Thomas has already had a few people express interest in being part of the task force and he’s eager to get to work.
“I’m convinced based on the discussion at Synod that we need to have this discussion. We have to make sure the Diocese itself understands the implications of things done in the past and how to remedy them in the future,” he said.
Julian, rector in the Parish of Riverview and vice-chair of the task force, has a unique frame of reference for membership.
“For the first 17 years of my life, I grew up in Apartheid South Africa. I witnessed first-hand the evils and wickedness of a heinous and atrocious system that divided people based on their skin colour.

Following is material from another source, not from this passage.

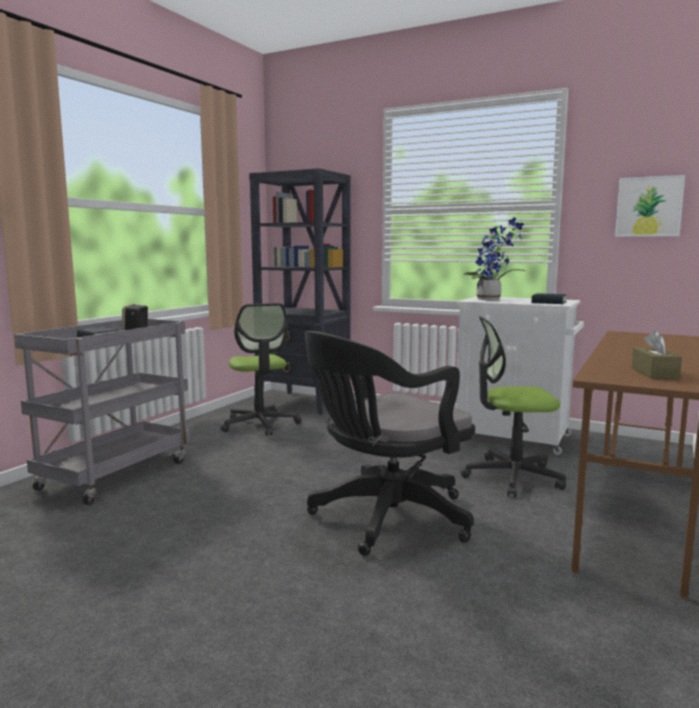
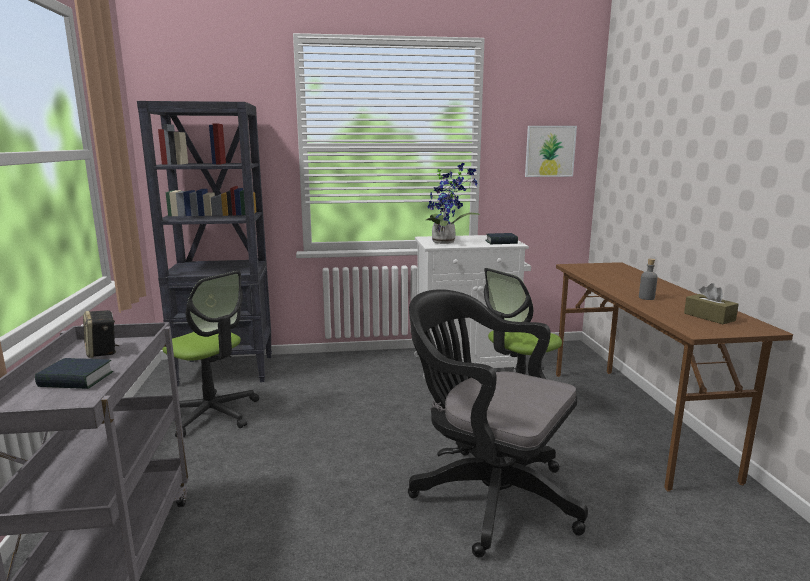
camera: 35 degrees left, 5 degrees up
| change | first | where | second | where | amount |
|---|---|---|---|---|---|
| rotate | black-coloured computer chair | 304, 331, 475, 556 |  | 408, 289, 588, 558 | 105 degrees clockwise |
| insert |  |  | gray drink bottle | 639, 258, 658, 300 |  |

“My parents would often share horrendous stories of violence and racism that negatively impacted them whilst growing up. My mum never went to school and was illiterate. She only learned to write and spell her name in her late 30s. “X” was both her name and signature!
“My dad voted for the very first time in his life at the age of 47! Life was hard, but the Church was always a place where we found solace, protection and unity. The Church was the place that united a segregated culture.
“So I hope to share some of my practical life experiences of how God intervened and brought an end to Apartheid, of how the Church became a safe place of healing and how men and women on both sides of the divide repented and became peace ambassadors for Christ.”
He is eager to help establish a Gospel framework for how the Diocese and all within it treat people of various races and cultures.
“I’m also hoping that this task force will become a catalyst to create opportunities and a safe space for further dialogue,” he said. “I want people to know and experience the love of Jesus in an environment where they won’t be judged by the colour of their skin or their nationality.”
Julian cited a quote by British philosopher GK Chesterton, who, when replying to a newspaper request from readers to answer the question, ‘what is wrong with our world?’ wrote ‘I am!’
“I believe we all need to take ownership and play an active role in stamping out racism,” said Julian.
Editor’s Note: At the June 2020 meeting of the Council of General Synod, a resolution was passed establishing a Dismantling Racism Task Force to address systemic racism within the structures and processes of the Anglican Church of Canada.
1. The Rev. Thomas Nisbett introduces a motion to create the Task Force on Racial Justice at the 138th Diocesan Synod in November 2022.
2. The Rev. Terence Chandra speaks on the motion to create the Task Force on Racial Justice at the 138th Diocesan Synod in November 2022.